Has anyone built the Space-Saving Double-Duty Tablesaw Workbench from Wood magazine ? I am considering it for my small shop but was wondering how it performed and the pros and cons of the design. Also chime in with any modifications you have or would make if you where to start again from scratch.

http://www.woodmagazine.com/woodworking-plans/customizable-workbench/

http://www.amazon.com/Space-Saving-Double-Duty-Tablesaw-Workbench-Downloadable/dp/B00286QZXU/ref=pd_sim_sbs_b_2

Thanks 
Dave


----------



## Craftsman70 (Jul 31, 2012)

I have not, but would be interested if anyone has. Seems like a great idea.


----------



## mprzybylski (Nov 21, 2011)

I built it for my Ridgid R4512. It's a great design and works wonderfully. The fact that you get to put it on top of the saw when not in use to save space is a great feature.

My additions were laminate on the top with dog holes and a cheap vise on the back side where the handles are (I guess that's the back?). I also extended the saws miter tracks I to the top for when using a sled or miter gauge. Lastly, I can't remember if its in the plans or not but leveling feet are a must if your garage floor is uneven or else this won't line up with your saw more than likely.

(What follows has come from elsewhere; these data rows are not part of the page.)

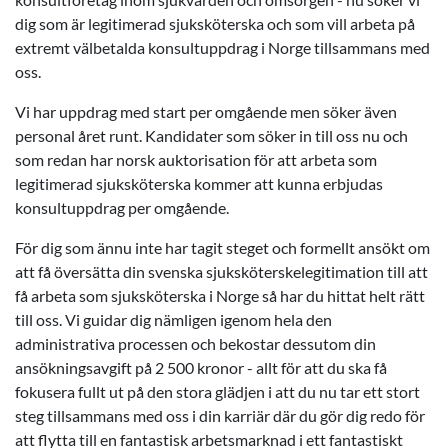
dig som är legitimerad sjuksköterska och som vill arbeta på
extremt välbetalda konsultuppdrag i Norge tillsammans med
oss.
Vi har uppdrag med start per omgående men söker även
personal året runt. Kandidater som söker in till oss nu och
som redan har norsk auktorisation för att arbeta som
legitimerad sjuksköterska kommer att kunna erbjudas
konsultuppdrag per omgående.
För dig som ännu inte har tagit steget och formellt ansökt om
att få översätta din svenska sjuksköterskelegitimation till att
få arbeta som sjuksköterska i Norge så har du hittat helt rätt
till oss. Vi guidar dig nämligen igenom hela den
administrativa processen och bekostar dessutom din
ansökningsavgift på 2 500 kronor - allt för att du ska få
fokusera fullt ut på den stora glädjen i att du nu tar ett stort
steg tillsammans med oss i din karriär där du gör dig redo för
att flytta till en fantastisk arbetsmarknad i ett fantastiskt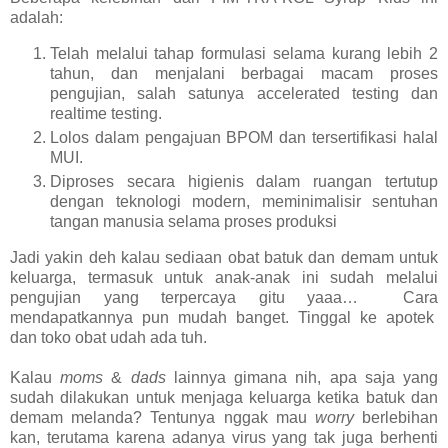
adalah:
Telah melalui tahap formulasi selama kurang lebih 2
tahun, dan menjalani berbagai macam proses
pengujian, salah satunya accelerated testing dan
realtime testing.
Lolos dalam pengajuan BPOM dan tersertifikasi halal
MUI.
Diproses secara higienis dalam ruangan tertutup
dengan teknologi modern, meminimalisir sentuhan
tangan manusia selama proses produksi
Jadi yakin deh kalau sediaan obat batuk dan demam untuk
keluarga, termasuk untuk anak-anak ini sudah melalui
pengujian yang terpercaya gitu yaaa… Cara
mendapatkannya pun mudah banget. Tinggal ke apotek
dan toko obat udah ada tuh.
Kalau
moms
&
dads
lainnya gimana nih, apa saja yang
sudah dilakukan untuk menjaga keluarga ketika batuk dan
demam melanda? Tentunya nggak mau
worry
berlebihan
kan, terutama karena adanya virus yang tak juga berhenti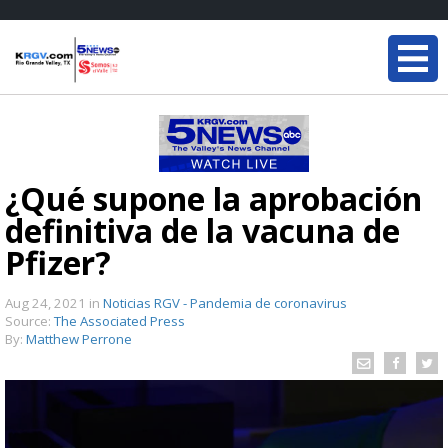
¿Qué supone la aprobación
definitiva de la vacuna de
Pfizer?
Aug 24, 2021
in
Noticias RGV - Pandemia de coronavirus
Source:
The Associated Press
By:
Matthew Perrone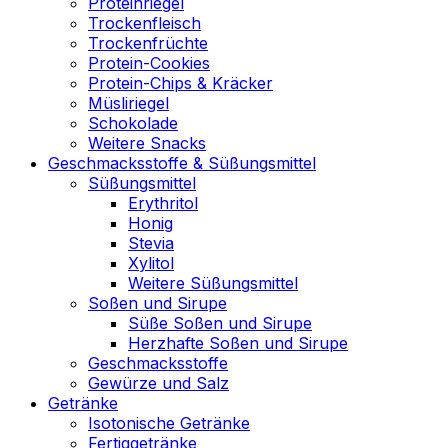
Proteinriegel
Trockenfleisch
Trockenfrüchte
Protein-Cookies
Protein-Chips & Kräcker
Müsliriegel
Schokolade
Weitere Snacks
Geschmacksstoffe & Süßungsmittel
Süßungsmittel
Erythritol
Honig
Stevia
Xylitol
Weitere Süßungsmittel
Soßen und Sirupe
Süße Soßen und Sirupe
Herzhafte Soßen und Sirupe
Geschmacksstoffe
Gewürze und Salz
Getränke
Isotonische Getränke
Fertiggetränke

When drilling the pipe for the wheel assembly make sure to drill straight and through the center. The first handle I did was slightly off and while I was able to make it work, that side of my wheels the handle goes down a bit further (just looks a bit funny).

Had I to do it over again I'd find a better way to lock the handles when they wheels are down. Oftentimes if I roll over a bump in my garage floor the table comes crashing down since the wheels get moved slightly and the handle comes out of the hole that's supposed to hold it.


----------



## dmmflys (Nov 2, 2011)

Thanks for the tips. Because I have a small 2 car garage shop that's got to function as both a garbage and a shop. I'm going to have to add this one to my list


----------



## BrianPothier (Mar 17, 2020)

Matt,

How did you connect the pipe to the other leg assembly opposite the levers?

Just stop the pipe short of protruding or all the way through and another bolt?


----------